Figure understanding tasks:
+++
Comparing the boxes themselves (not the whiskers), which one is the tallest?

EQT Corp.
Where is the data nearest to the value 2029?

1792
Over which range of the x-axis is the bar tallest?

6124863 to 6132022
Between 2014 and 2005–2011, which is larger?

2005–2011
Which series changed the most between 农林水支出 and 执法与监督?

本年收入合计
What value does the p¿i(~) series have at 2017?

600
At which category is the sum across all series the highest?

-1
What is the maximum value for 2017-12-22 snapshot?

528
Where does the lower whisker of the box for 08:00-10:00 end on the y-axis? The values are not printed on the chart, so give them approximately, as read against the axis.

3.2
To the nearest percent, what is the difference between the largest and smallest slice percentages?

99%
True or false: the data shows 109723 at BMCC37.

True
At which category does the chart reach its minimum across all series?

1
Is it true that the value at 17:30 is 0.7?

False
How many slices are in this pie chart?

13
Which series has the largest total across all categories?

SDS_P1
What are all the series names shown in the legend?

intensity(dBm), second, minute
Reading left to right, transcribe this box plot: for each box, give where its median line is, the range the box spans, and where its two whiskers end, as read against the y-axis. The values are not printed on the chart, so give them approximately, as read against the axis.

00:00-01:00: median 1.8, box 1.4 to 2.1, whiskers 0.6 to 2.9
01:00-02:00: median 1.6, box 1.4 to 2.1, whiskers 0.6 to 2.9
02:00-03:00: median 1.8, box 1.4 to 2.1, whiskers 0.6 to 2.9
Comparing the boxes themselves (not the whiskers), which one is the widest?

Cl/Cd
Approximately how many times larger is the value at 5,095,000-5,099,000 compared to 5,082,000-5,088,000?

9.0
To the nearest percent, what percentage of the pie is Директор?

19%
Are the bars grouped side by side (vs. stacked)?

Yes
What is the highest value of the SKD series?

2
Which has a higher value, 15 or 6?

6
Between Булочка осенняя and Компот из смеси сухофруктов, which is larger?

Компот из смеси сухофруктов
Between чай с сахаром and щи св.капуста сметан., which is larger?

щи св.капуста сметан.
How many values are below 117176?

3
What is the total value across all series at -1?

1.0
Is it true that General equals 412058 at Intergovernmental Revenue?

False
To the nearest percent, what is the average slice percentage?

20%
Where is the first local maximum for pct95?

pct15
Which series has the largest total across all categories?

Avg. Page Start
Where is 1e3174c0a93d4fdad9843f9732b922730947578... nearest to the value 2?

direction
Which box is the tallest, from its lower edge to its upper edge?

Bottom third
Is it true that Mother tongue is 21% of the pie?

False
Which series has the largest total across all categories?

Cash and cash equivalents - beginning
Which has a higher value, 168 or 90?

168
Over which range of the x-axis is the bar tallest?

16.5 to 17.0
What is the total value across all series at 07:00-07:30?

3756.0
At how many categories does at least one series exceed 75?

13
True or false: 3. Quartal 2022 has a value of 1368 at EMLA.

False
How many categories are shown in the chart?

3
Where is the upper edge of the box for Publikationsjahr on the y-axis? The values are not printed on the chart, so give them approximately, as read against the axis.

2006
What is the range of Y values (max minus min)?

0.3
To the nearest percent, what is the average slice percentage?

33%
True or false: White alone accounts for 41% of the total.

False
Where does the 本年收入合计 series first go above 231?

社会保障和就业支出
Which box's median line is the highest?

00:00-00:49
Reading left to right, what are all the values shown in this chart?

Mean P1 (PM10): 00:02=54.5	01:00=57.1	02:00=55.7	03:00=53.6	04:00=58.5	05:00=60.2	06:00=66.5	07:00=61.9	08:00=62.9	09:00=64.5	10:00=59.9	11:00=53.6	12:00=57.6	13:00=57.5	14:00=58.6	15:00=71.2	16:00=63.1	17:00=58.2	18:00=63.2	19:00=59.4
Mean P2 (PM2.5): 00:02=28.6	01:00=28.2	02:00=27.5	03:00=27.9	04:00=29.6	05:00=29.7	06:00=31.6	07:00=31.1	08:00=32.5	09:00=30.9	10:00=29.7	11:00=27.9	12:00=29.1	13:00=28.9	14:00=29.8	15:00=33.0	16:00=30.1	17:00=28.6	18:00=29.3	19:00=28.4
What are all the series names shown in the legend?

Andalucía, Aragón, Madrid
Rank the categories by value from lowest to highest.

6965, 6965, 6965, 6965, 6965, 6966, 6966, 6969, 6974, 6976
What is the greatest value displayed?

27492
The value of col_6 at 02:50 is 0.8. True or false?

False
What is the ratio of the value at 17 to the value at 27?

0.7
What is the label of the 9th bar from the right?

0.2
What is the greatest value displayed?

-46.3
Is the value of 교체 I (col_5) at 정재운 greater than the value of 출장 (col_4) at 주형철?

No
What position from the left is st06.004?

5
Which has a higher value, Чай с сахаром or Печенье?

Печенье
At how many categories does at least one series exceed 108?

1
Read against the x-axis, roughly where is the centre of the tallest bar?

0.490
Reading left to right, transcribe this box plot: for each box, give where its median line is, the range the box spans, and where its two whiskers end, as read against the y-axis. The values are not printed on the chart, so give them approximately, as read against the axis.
+++
■ **Goal of the exercise**: Please pull out the part of the entries that opens with the line containing "Bottom third" and closes with the line containing "Where does the 本年收入合计", and reproduce those lines verbatim, with both end lines included.

■ **Output**:
Bottom third
Is it true that Mother tongue is 21% of the pie?

False
Which series has the largest total across all categories?

Cash and cash equivalents - beginning
Which has a higher value, 168 or 90?

168
Over which range of the x-axis is the bar tallest?

16.5 to 17.0
What is the total value across all series at 07:00-07:30?

3756.0
At how many categories does at least one series exceed 75?

13
True or false: 3. Quartal 2022 has a value of 1368 at EMLA.

False
How many categories are shown in the chart?

3
Where is the upper edge of the box for Publikationsjahr on the y-axis? The values are not printed on the chart, so give them approximately, as read against the axis.

2006
What is the range of Y values (max minus min)?

0.3
To the nearest percent, what is the average slice percentage?

33%
True or false: White alone accounts for 41% of the total.

False
Where does the 本年收入合计 series first go above 231?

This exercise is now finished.